Data:
%%
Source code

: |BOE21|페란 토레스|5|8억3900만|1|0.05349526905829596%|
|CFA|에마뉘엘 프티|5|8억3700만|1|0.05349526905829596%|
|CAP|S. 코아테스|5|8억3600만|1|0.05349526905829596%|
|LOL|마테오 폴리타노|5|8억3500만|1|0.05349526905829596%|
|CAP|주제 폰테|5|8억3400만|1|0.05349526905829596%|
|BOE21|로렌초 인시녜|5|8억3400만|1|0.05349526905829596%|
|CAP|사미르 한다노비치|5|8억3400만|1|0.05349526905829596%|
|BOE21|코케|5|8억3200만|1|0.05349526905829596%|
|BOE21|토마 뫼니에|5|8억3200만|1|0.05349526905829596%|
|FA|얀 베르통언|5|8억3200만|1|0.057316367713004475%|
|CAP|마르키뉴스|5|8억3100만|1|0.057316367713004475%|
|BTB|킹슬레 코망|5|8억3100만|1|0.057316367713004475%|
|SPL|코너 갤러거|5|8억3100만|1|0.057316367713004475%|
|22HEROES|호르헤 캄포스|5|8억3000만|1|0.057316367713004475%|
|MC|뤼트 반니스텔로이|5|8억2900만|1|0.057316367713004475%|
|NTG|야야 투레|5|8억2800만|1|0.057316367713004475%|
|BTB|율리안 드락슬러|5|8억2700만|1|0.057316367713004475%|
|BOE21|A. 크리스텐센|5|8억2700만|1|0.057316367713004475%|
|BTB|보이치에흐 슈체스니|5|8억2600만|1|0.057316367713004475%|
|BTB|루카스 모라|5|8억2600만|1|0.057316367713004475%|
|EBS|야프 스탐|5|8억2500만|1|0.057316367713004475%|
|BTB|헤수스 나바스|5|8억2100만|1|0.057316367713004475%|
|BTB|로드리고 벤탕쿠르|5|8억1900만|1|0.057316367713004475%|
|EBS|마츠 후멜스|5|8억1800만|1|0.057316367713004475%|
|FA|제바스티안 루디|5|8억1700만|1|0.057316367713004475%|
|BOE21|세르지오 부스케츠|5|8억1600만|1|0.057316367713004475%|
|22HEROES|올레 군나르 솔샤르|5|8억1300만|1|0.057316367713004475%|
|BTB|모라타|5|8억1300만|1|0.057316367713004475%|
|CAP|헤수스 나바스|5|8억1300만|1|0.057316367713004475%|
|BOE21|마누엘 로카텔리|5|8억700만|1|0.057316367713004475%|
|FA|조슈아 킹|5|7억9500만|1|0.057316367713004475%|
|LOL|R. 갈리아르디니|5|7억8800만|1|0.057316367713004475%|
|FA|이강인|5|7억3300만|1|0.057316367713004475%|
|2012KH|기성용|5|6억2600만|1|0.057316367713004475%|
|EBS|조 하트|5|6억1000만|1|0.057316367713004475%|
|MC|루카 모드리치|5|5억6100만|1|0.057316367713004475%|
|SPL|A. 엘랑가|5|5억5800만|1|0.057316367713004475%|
%%
What the exercise asks: Copy out the full listing, exactly as it stands.

Response:
Source code

: |BOE21|페란 토레스|5|8억3900만|1|0.05349526905829596%|
|CFA|에마뉘엘 프티|5|8억3700만|1|0.05349526905829596%|
|CAP|S. 코아테스|5|8억3600만|1|0.05349526905829596%|
|LOL|마테오 폴리타노|5|8억3500만|1|0.05349526905829596%|
|CAP|주제 폰테|5|8억3400만|1|0.05349526905829596%|
|BOE21|로렌초 인시녜|5|8억3400만|1|0.05349526905829596%|
|CAP|사미르 한다노비치|5|8억3400만|1|0.05349526905829596%|
|BOE21|코케|5|8억3200만|1|0.05349526905829596%|
|BOE21|토마 뫼니에|5|8억3200만|1|0.05349526905829596%|
|FA|얀 베르통언|5|8억3200만|1|0.057316367713004475%|
|CAP|마르키뉴스|5|8억3100만|1|0.057316367713004475%|
|BTB|킹슬레 코망|5|8억3100만|1|0.057316367713004475%|
|SPL|코너 갤러거|5|8억3100만|1|0.057316367713004475%|
|22HEROES|호르헤 캄포스|5|8억3000만|1|0.057316367713004475%|
|MC|뤼트 반니스텔로이|5|8억2900만|1|0.057316367713004475%|
|NTG|야야 투레|5|8억2800만|1|0.057316367713004475%|
|BTB|율리안 드락슬러|5|8억2700만|1|0.057316367713004475%|
|BOE21|A. 크리스텐센|5|8억2700만|1|0.057316367713004475%|
|BTB|보이치에흐 슈체스니|5|8억2600만|1|0.057316367713004475%|
|BTB|루카스 모라|5|8억2600만|1|0.057316367713004475%|
|EBS|야프 스탐|5|8억2500만|1|0.057316367713004475%|
|BTB|헤수스 나바스|5|8억2100만|1|0.057316367713004475%|
|BTB|로드리고 벤탕쿠르|5|8억1900만|1|0.057316367713004475%|
|EBS|마츠 후멜스|5|8억1800만|1|0.057316367713004475%|
|FA|제바스티안 루디|5|8억1700만|1|0.057316367713004475%|
|BOE21|세르지오 부스케츠|5|8억1600만|1|0.057316367713004475%|
|22HEROES|올레 군나르 솔샤르|5|8억1300만|1|0.057316367713004475%|
|BTB|모라타|5|8억1300만|1|0.057316367713004475%|
|CAP|헤수스 나바스|5|8억1300만|1|0.057316367713004475%|
|BOE21|마누엘 로카텔리|5|8억700만|1|0.057316367713004475%|
|FA|조슈아 킹|5|7억9500만|1|0.057316367713004475%|
|LOL|R. 갈리아르디니|5|7억8800만|1|0.057316367713004475%|
|FA|이강인|5|7억3300만|1|0.057316367713004475%|
|2012KH|기성용|5|6억2600만|1|0.057316367713004475%|
|EBS|조 하트|5|6억1000만|1|0.057316367713004475%|
|MC|루카 모드리치|5|5억6100만|1|0.057316367713004475%|
|SPL|A. 엘랑가|5|5억5800만|1|0.057316367713004475%|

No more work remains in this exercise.